Facebook did succeed in automating some of the work its army of contractors used to perform in the guise of M.If you ask the bot to get flowers delivered, it can automatically get suggestions from online florists, only asking a human to choose which quotes to present to the user. The people who used the service and role-played as the omniscient assistant have generated valuable data that can be used by the company's AI researchers.Using machine learning to make software better at understanding natural language and conversation is one of the group's primary interests.“We launched this project to learn what people needed and expected of an assistant, and we learned a lot," Facebook said in a statement."We're taking these useful insights to power other AI projects at Facebook.Then, based on what it’s programmed to do, it will give a response.
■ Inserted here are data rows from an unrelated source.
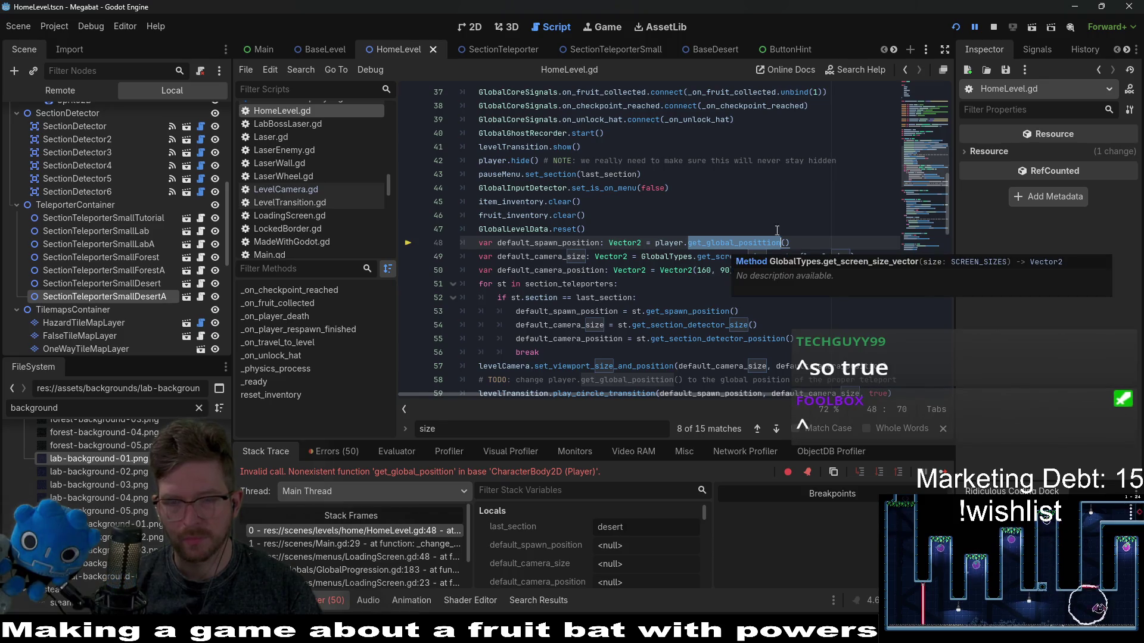
pyautogui.press('Up')
pyautogui.press('Up')
pyautogui.scroll(-2, 787, 273)
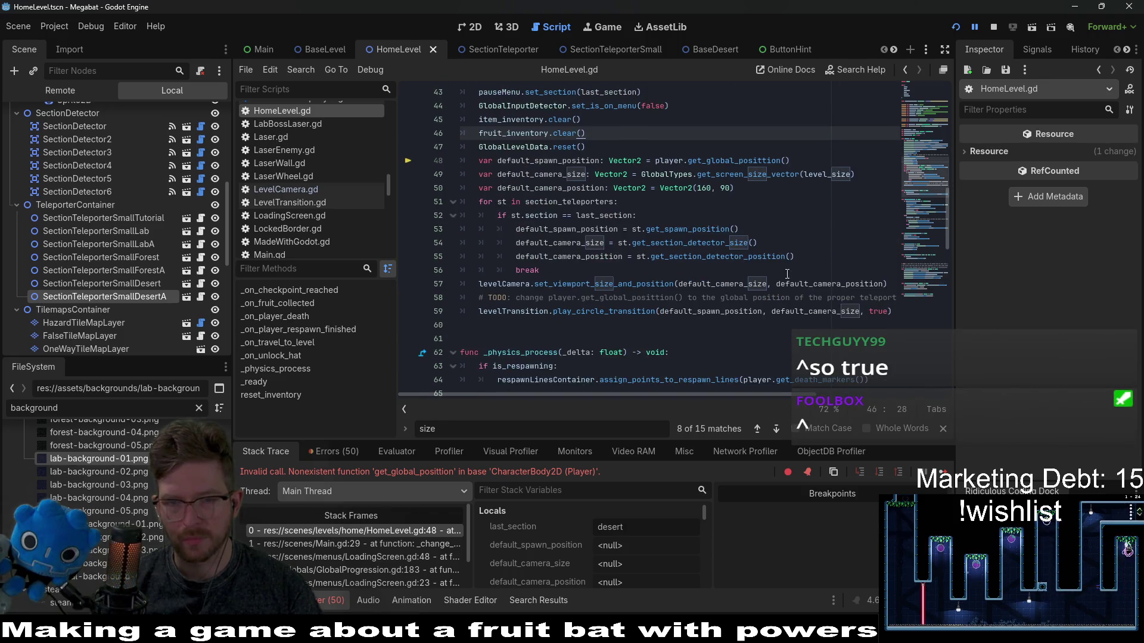
pyautogui.click(660, 298)
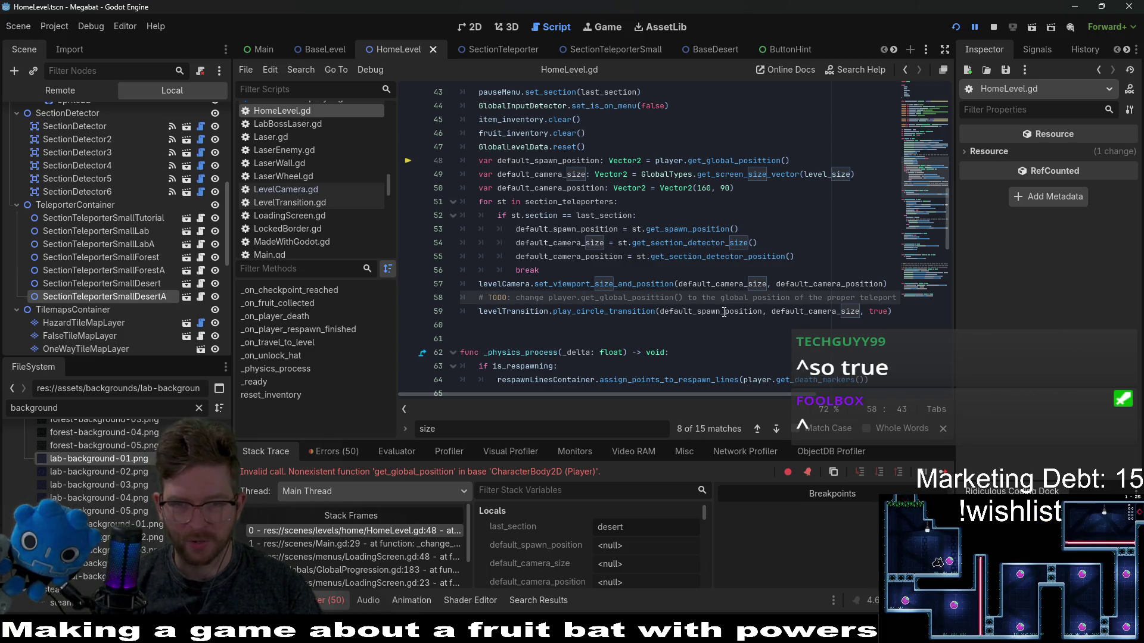
pyautogui.press('Right')
pyautogui.press('Right')
pyautogui.press('BackSpace')
pyautogui.press('Right')
pyautogui.press('Right')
Chatbots take a while to program because they have to learn as a human customer service agent would have to learn.The free service was only offered to 10,000 people in the San Francisco area, who used it to do things like book restaurant reservations, change flights, send gifts, and wait on hold with customer service. Facebook’s goal with M was to develop artificial-intelligence technology that could automate almost all of M’s tasks.But despite Facebook’s vast engineering resources, M fell short: One source familiar with the program estimates M never surpassed 30 percent automation.If you’re considering developing a chatbot for your brand, then it’s helpful to know a little about how chatbots work, where they are in their development (their abilities and limitations), and what artificial intelligence researchers are working on to improve them.Chatbots use elements of natural language processing (NLP) and machine learning to try to determine what a human conversant is saying to it.Last spring, M’s leaders admitted the problems they were trying to solve were more difficult than they’d initially realized.